Summary

Manipulating big data distributed over a cluster using functional concepts is rampant in industry, and is arguably one of the first widespread industrial uses of functional ideas. This is evidenced by the popularity of MapReduce and Hadoop, and most recently Apache Spark, a fast, in-memory distributed collections framework written in Scala. Spark shows how the data parallel paradigm can be extended to the distributed case. Spark implements a distributed data parallel model called Resilient Distributed Datasets (RDDs). RDDs seem a lot like immutable sequential or parallel Scala collections with the added knowledge that your data is distributed across several machines. Most operations on RDDs, like Scala's immutable List, and Scala's parallel collections, are higher-order functions. Transformations and Actions are the 2 types of operations available on Spark RDDs similar to Transformers/ Accessors in Scala. Transformations: Return new RDDs as results. They are lazy, their result RDD is not immediately computed. Examples: map, filter, flatMap, distinct. Actions: Compute a result on an RDD, and either returned or saved to HDFS. They are eager, their result is immediately computed. Eg: count, reduce, foreach, saveAsTextFile.

Spark achieves fault tolerance using ideas from functional programming! Lineage graphs are the key to Fault tolerance in Spark (different from MapReduce which uses WAL). The paper also takes us through some of the use cases where Spark performs exceedingly well over MapReduce- iterative ML algorithms. This is because it doesn't suffer from the so called "disk barrier" in MR, where all intermediate data is spitted to disk.

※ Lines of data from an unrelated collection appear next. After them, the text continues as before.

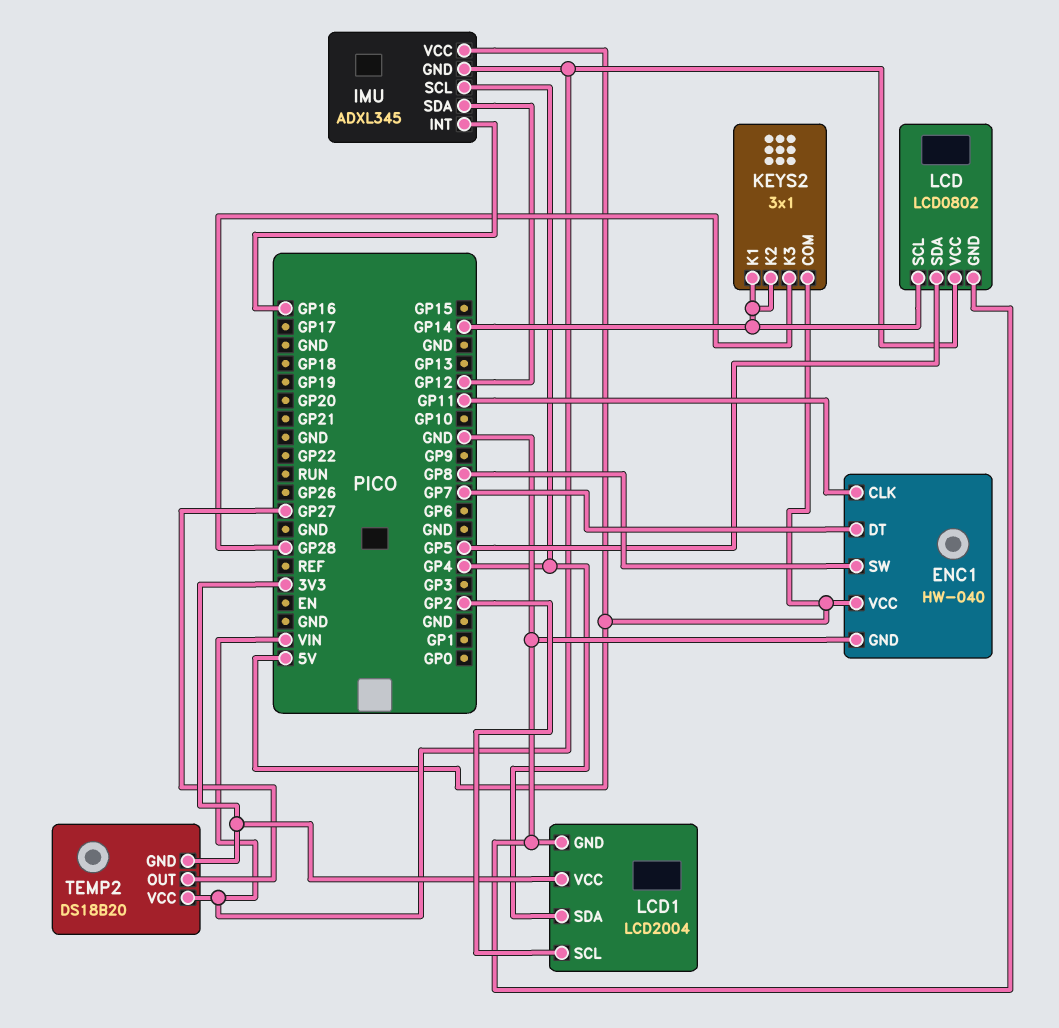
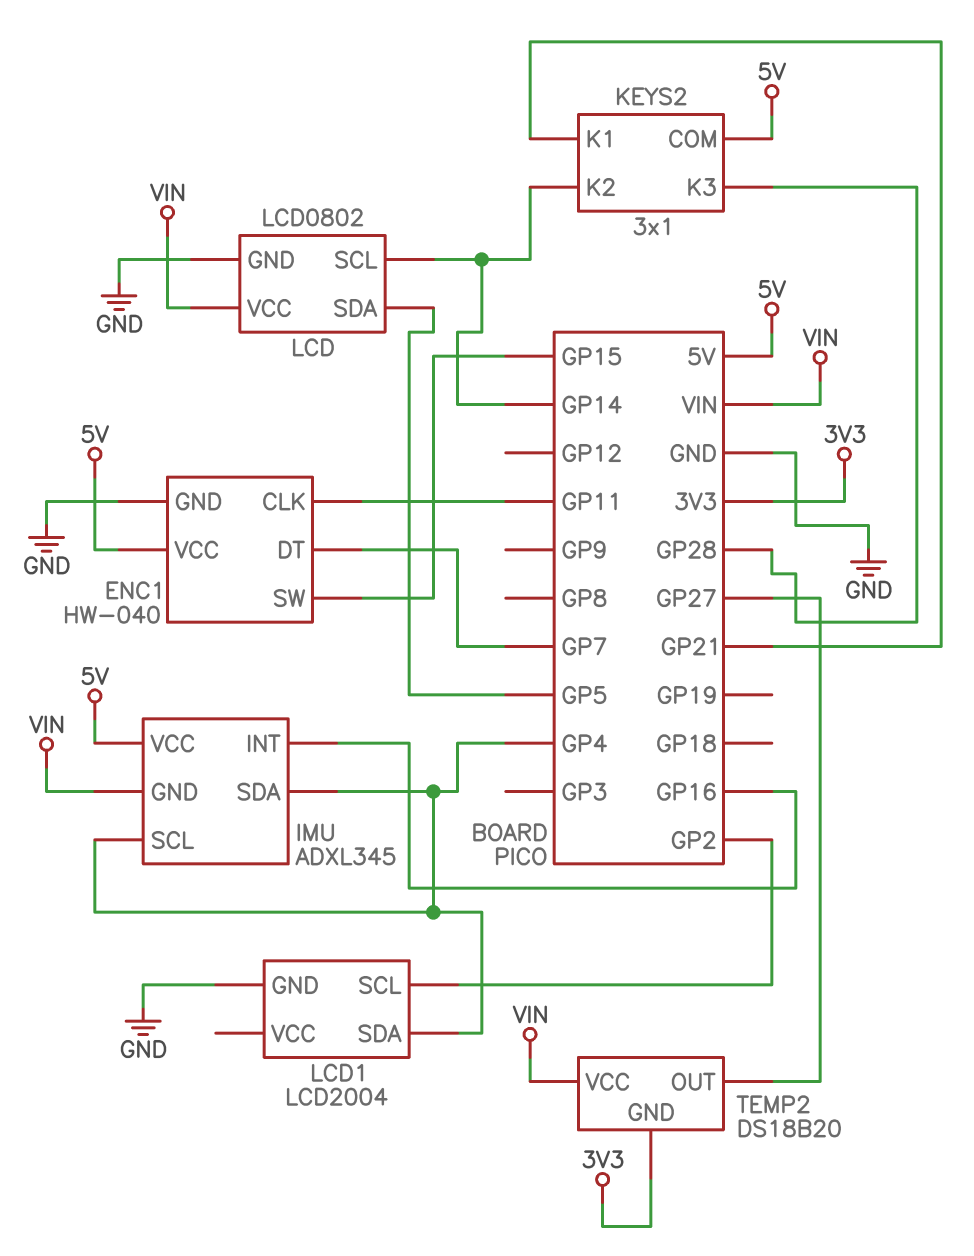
ENC1 pin SW: GP8 -> GP15
IMU pin SDA: GP12 -> GP4
KEYS2 pin K1: GP14 -> GP21
LCD1 pin VCC: 3V3 -> none

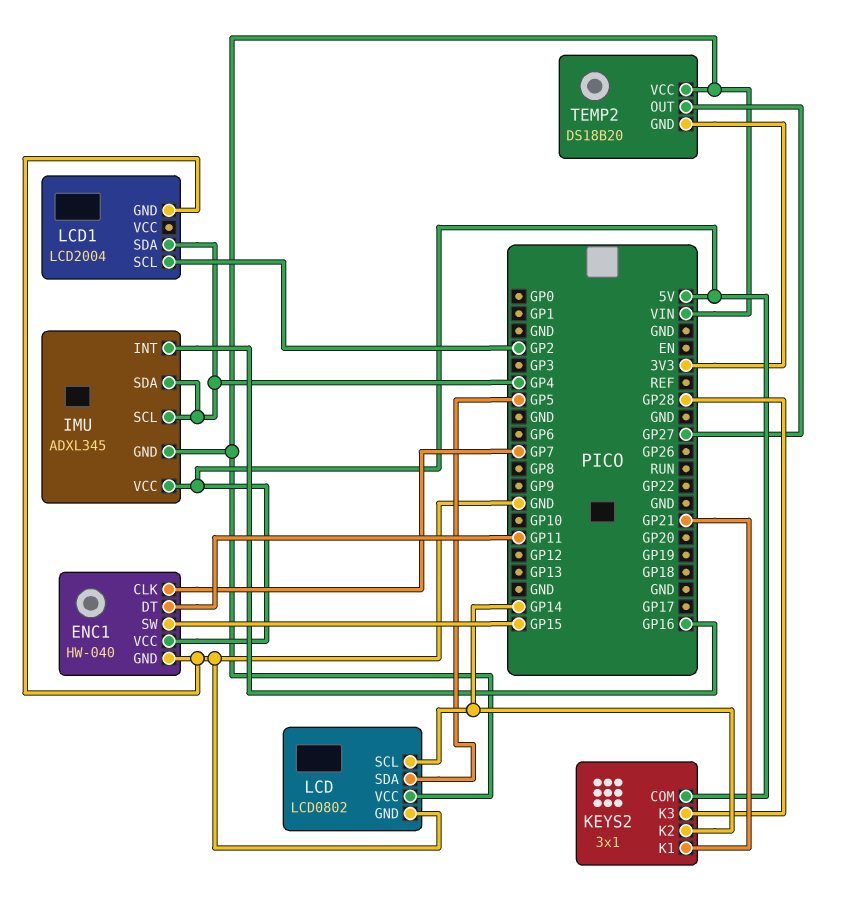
ENC1 pin CLK: GP11 -> GP7
ENC1 pin DT: GP7 -> GP11

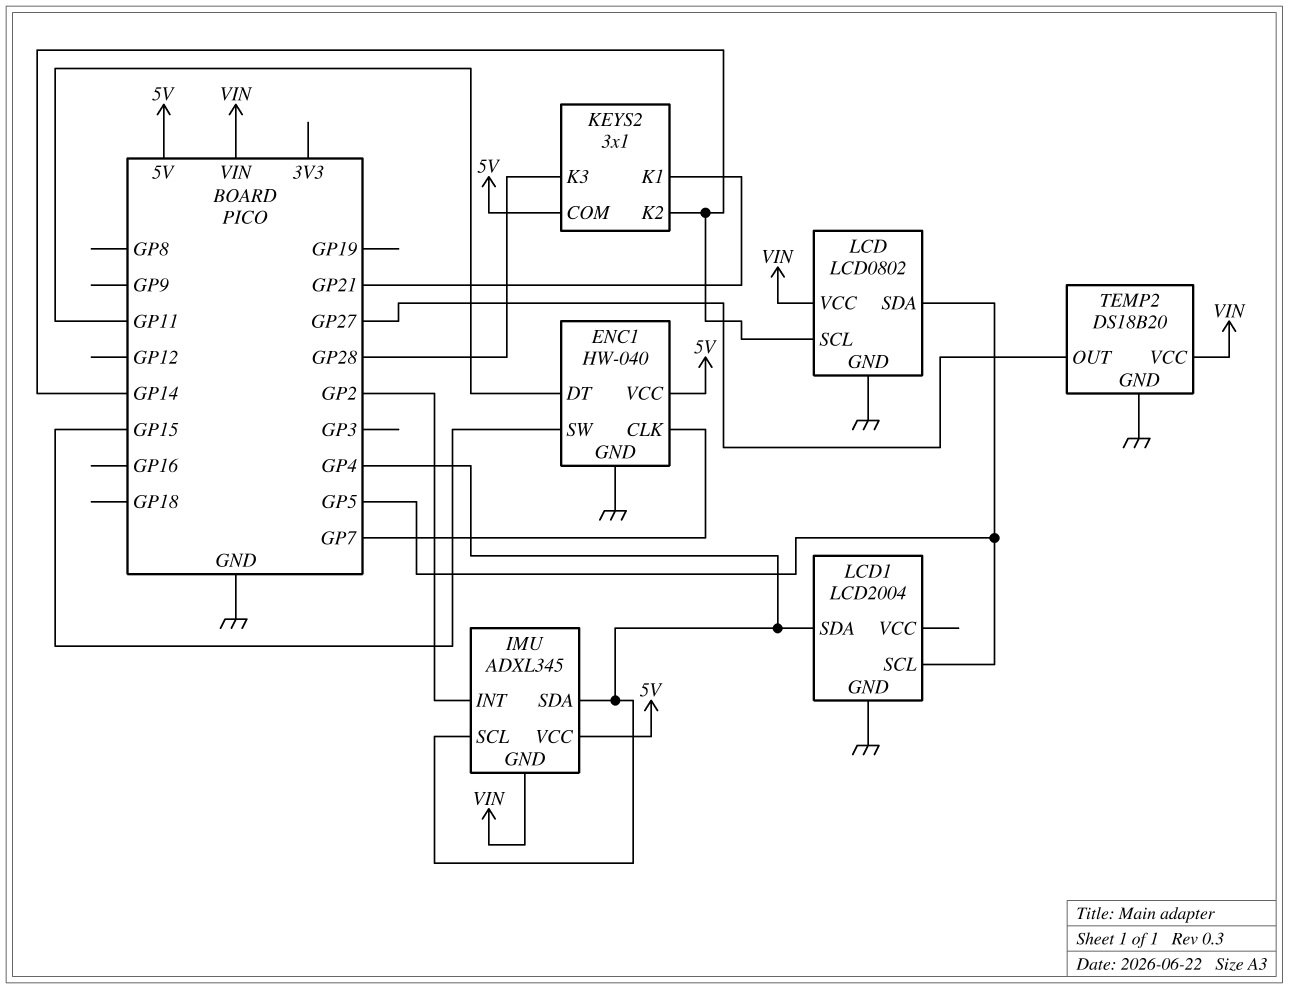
IMU pin INT: GP16 -> GP2
LCD1 pin SCL: GP2 -> GP5
TEMP2 pin GND: 3V3 -> GND

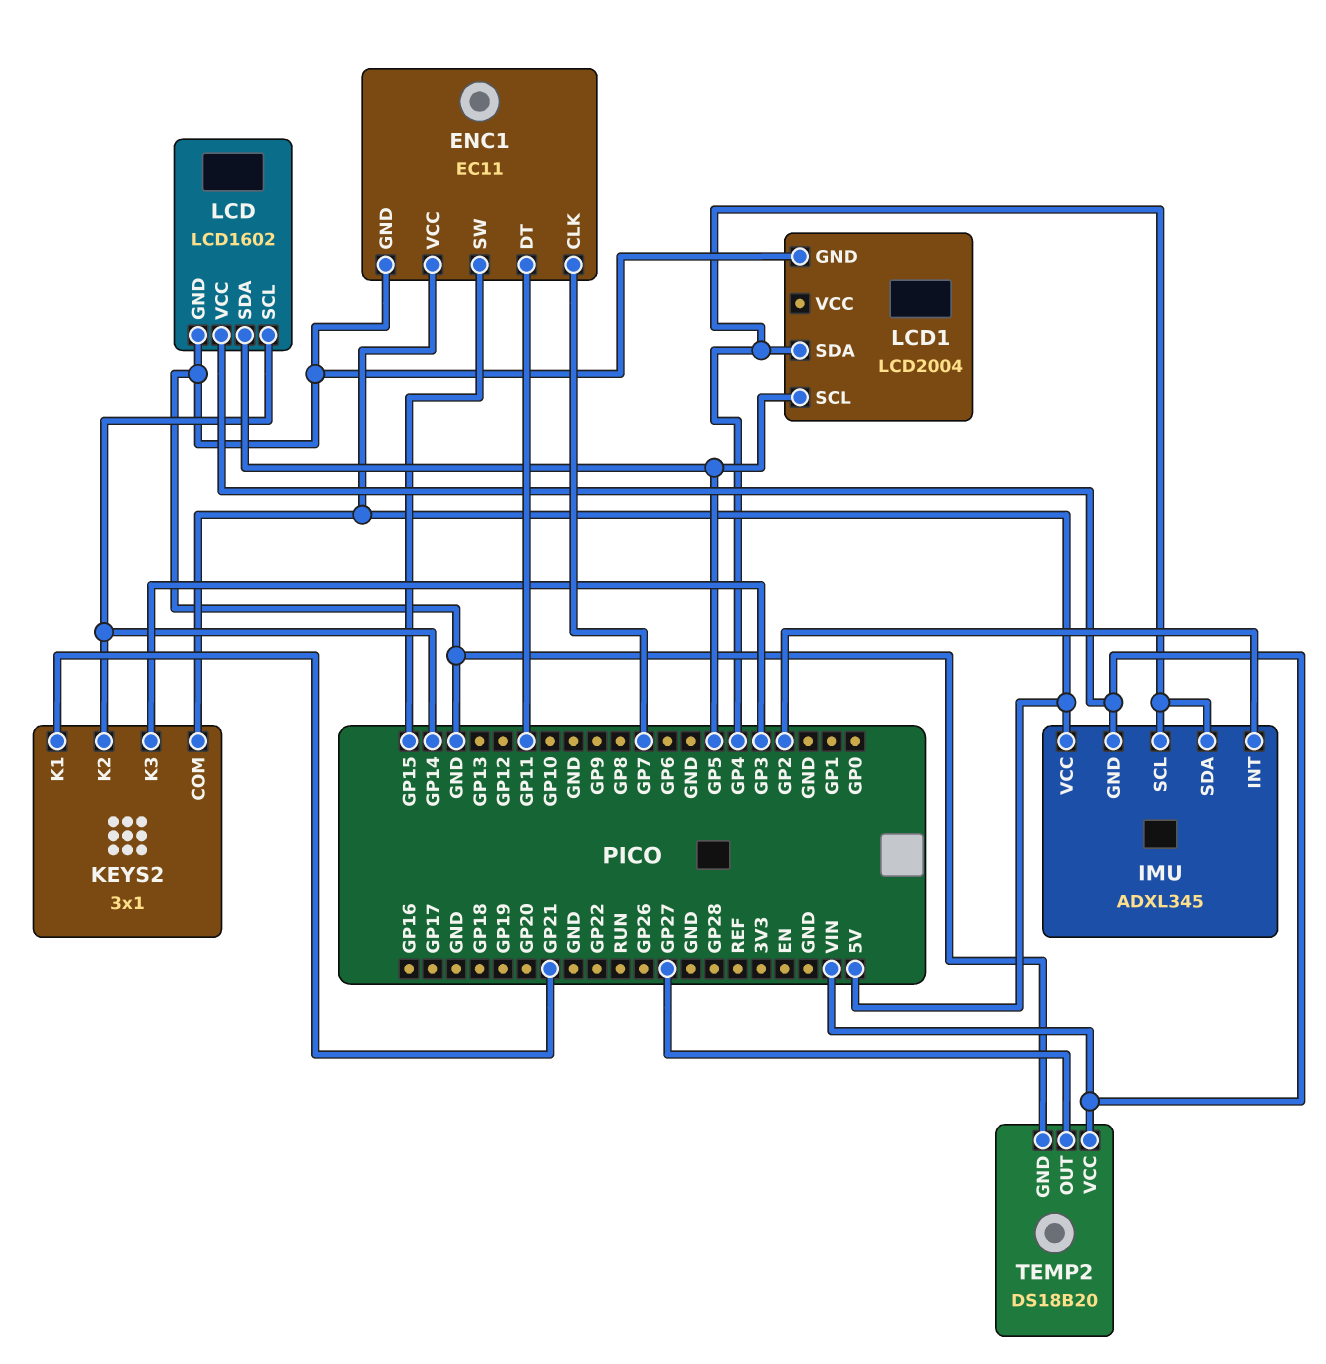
ENC1: HW-040 -> EC11
KEYS2 pin K3: GP28 -> GP3
LCD: LCD0802 -> LCD1602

What I liked about this paper

a. Spark extends the idea of manipulating big data distributed over a cluster using functional concepts a notch further by providing more expressive functionality. The API of RDDs is perfect for large scale data manipulation and it is very simple to write complex transformations (when compared to MapReduce), aside from the memory benefits.
b. Spark achieves fault tolerance using ideas from functional programming. Lineage graphs are the key to Fault tolerance in Spark (unlike logging in Tensorflow). This idea of using immutability and then tolerating faults by replaying functional transformations over original dataset is very unique and interesting.
c. Good collection of real world examples to explain the use case of Spark in iterative ML algorithms.

Critical comments

a. The paper doesn't talk about processing massive graphs using Spark. Can Spark be an interesting use case for Graph processing at scale, over Graph processing frameworks like Pregel or specialized Graph Databases?
b. The paper doesn’t give much clarity on scheduling algorithms used by Spark to schedule jobs on a cluster.
c. Most of the results mentioned in the paper are measuring performance in terms of iteration time. However the gold standard in the industry is GB-hours measurement that takes into account both the time taken as well as the RAM used (cumulative).

Questions

a. Can Spark be an interesting use case for Graph processing at scale, over Graph processing frameworks like Pregel or specialized Graph Databases?
b. How is lazy evaluation helpful in Spark?
c. What kind of scheduling algorithms are used for Spark job scheduling?